Masjid Agung Surakarta Pelihara Tradisi Keraton dan Budaya Kearifan Lokal

Selasa, 13 Desember 2022 | 18:22 WIB
Masjid Agung Surakarta Pelihara Tradisi Keraton dan Budaya Kearifan Lokal
Masjid Agung Surakarta. (Dok: Istimewa)
Follow Suara.com untuk mendapatkan informasi terkini. Klik WhatsApp Channel & Google News

Suara.com - Sesuatu yang sangat khas akan kita jumpai saat kita pelesir ke Kota Solo, Jawa Tengah adalah keberadaan bangunan peninggalan Raja Pakubuwono III, berupa masjid bergaya tradisional Jawa.

Masjid yang dibangun pada tahun 1763 ini memiliki 3 pintu masuk dengan gapura utama di sisi timur, dan pintu lainnya berada di sisi selatan dan utara.

Menurut Sekretaris Masjid Agung Surakarta, Ir. H. Abdul Basid Rohmat, masjid yang berusia kurang lebih 259 tahun itu, hingga kini masih menjadi pusat kegiatan tradisi budaya Jawa dan Islam, seperti kegiatan Sekaten, Bancak’an, Kenduren dan lain-lain.

Selain memiliki atap bertingkat dan mempunyai mahkota di puncaknya, masjid ini juga memiliki gapura utama yang sangat kokoh berbentuk paduraksa (padu: tepi, raksa: pelindung). Masjid yang memiliki arsitektur kuno ini bernama Masjid Agung Surakarta.

Masjid ini mempunyai halaman yang luas dan sejuk, karena terdapat beberapa pohon rindang yang tumbuh di sekitar pelataran. Dengan luas tanahnya yang hampir 1 hektare, area masjid ini mampu menampung jamaah sebanyak 2000 orang.

“Masjid Agung ini tetap memelihara budaya Jawa, masih ada kegiatan bersifat tradisional yang merupakan akulturasi dengan tradisi Islam yang kami selenggarakan, contohnya budaya sekaten. Sekaten sendiri merupakan peringatan Maulid Nabi Muhammad yang dilaksanakan satu tahun sekali oleh Keraton Surakarta. Tujuan dari sekaten itu sendiri adalah untuk syiar islam, melalui sholawat dan juga sedekah," ujar Basid, Selasa (13/12/2022) dalam keterangan tertulisnya.

Basid yang ditemui usai melaksanakan salat Dzuhur di Masjid Agung, Sabtu (10/12/2022) itu juga menerangkan, acara Sekaten dilakukan dengan cara membunyikan gamelan yang diarak ke Masjid Agung.

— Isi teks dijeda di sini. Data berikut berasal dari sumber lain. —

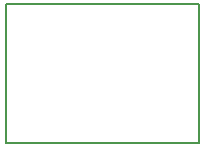
<source format=gm1>
G04 MADE WITH FRITZING*
G04 WWW.FRITZING.ORG*
G04 DOUBLE SIDED*
G04 HOLES PLATED*
G04 CONTOUR ON CENTER OF CONTOUR VECTOR*
%ASAXBY*%
%FSLAX23Y23*%
%MOIN*%
%OFA0B0*%
%SFA1.0B1.0*%
%ADD10R,0.649606X0.472441*%
%ADD11C,0.008000*%
%ADD10C,0.008*%
%LNCONTOUR*%
G90*
G70*
G54D10*
G54D11*
X4Y468D02*
X646Y468D01*
X646Y4D01*
X4Y4D01*
X4Y468D01*
D02*
G04 End of contour*
M02*
</source>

Penggunaan kesenian gamelan ini merupakan sarana atau metode penyebaran agama Islam yang sangat digemari, terutama di Jawa Tengah sehingga dipertahankan hingga saat ini. Gamelan yang diarak ke masjid akan dikembalikan ke Keraton sebagai tanda bahwa Sekaten telah usai.

Menurut Basid, Sekaten ini merupakan peringatan Maulid Nabi khas Kota Solo (Surakarta) yang kelestariannya masih terjaga sehingga masyarakat yang hadir dalam acara tersebut secara tidak langsung menjadi bagian dari syiar Islam yang dilakukan oleh Keraton dan Masjid Agung.

Baca Juga: Pintu Kayu Ukir Tradisional Jawa Klasik Jadi Hadiah Khusus Ulang Tahun Sultan Brunei

Basid menegaskan bahwa ada makna-makna filosofis yang terkandung dalam akulturasi budaya Jawa dan tradisi Islam di Surakarta ini.